> [EXERCISE]: Pick out every line in the material below that contains the word "half", and copy each of those lines in full.

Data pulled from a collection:
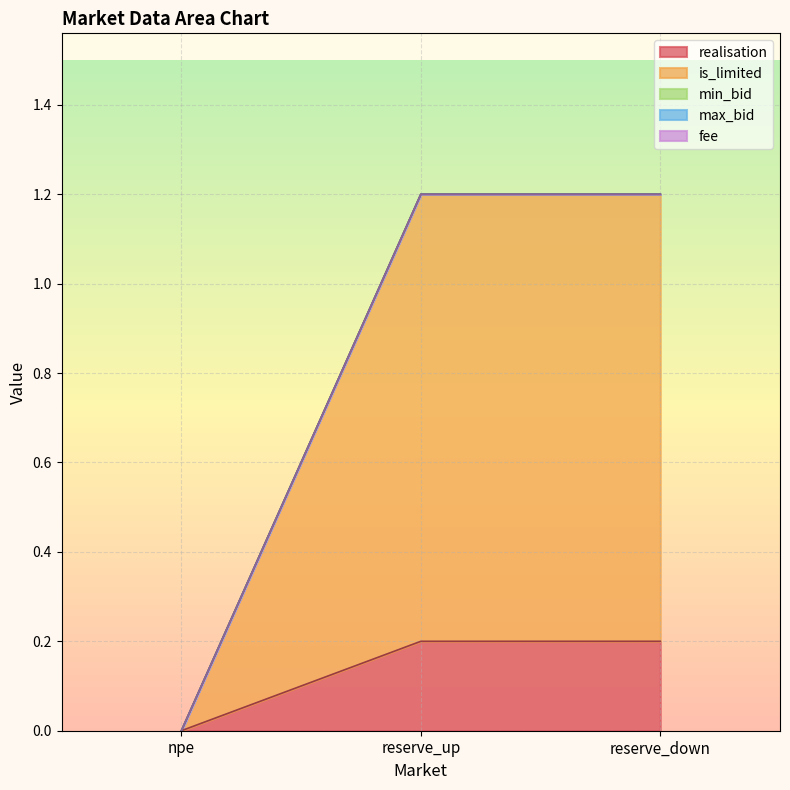

What is the sum of the realisation values at npe and reserve_up?

0.2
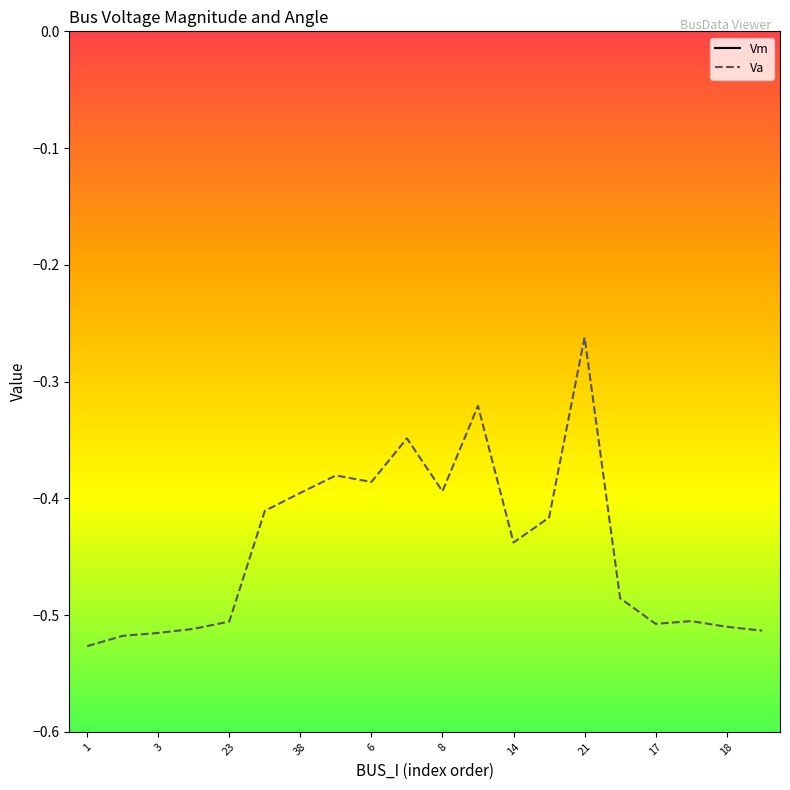

True or false: Vm and Va intersect in this chart.

False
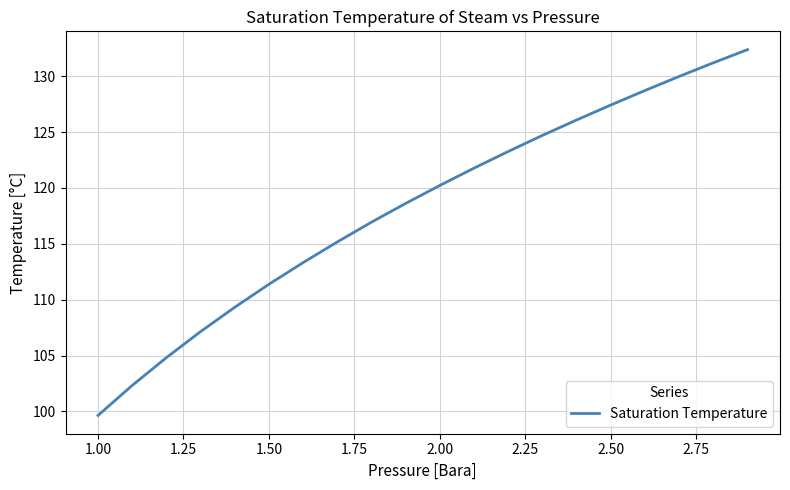

What is the difference between the maximum and minimum values?

32.8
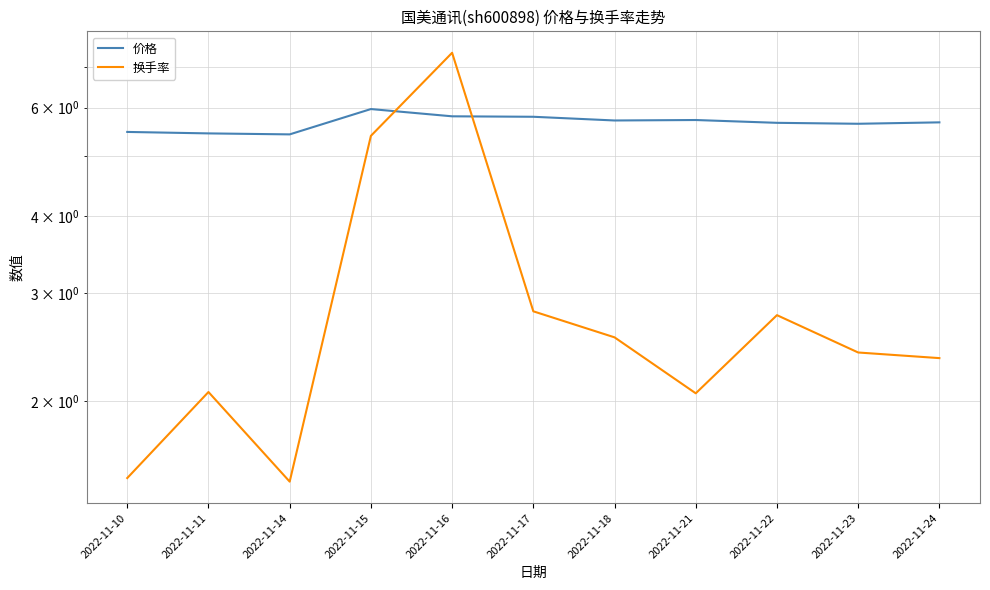

Which series has the largest total across all categories?

价格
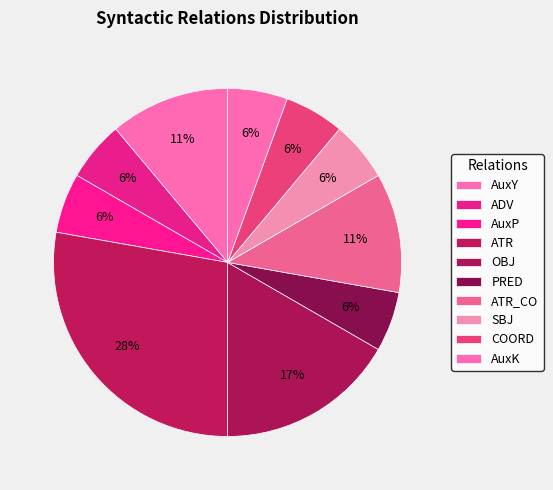

Does OBJ represent more than half of the total?

No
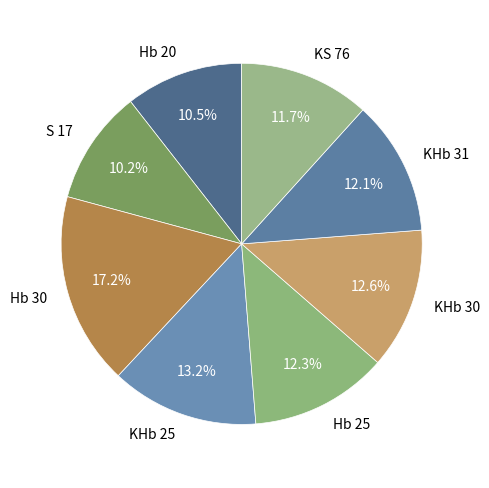

Do S 17 and Hb 25 together represent more than half of the pie?

No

> [RESULT OF THE EXERCISE]:
Does OBJ represent more than half of the total?
Do S 17 and Hb 25 together represent more than half of the pie?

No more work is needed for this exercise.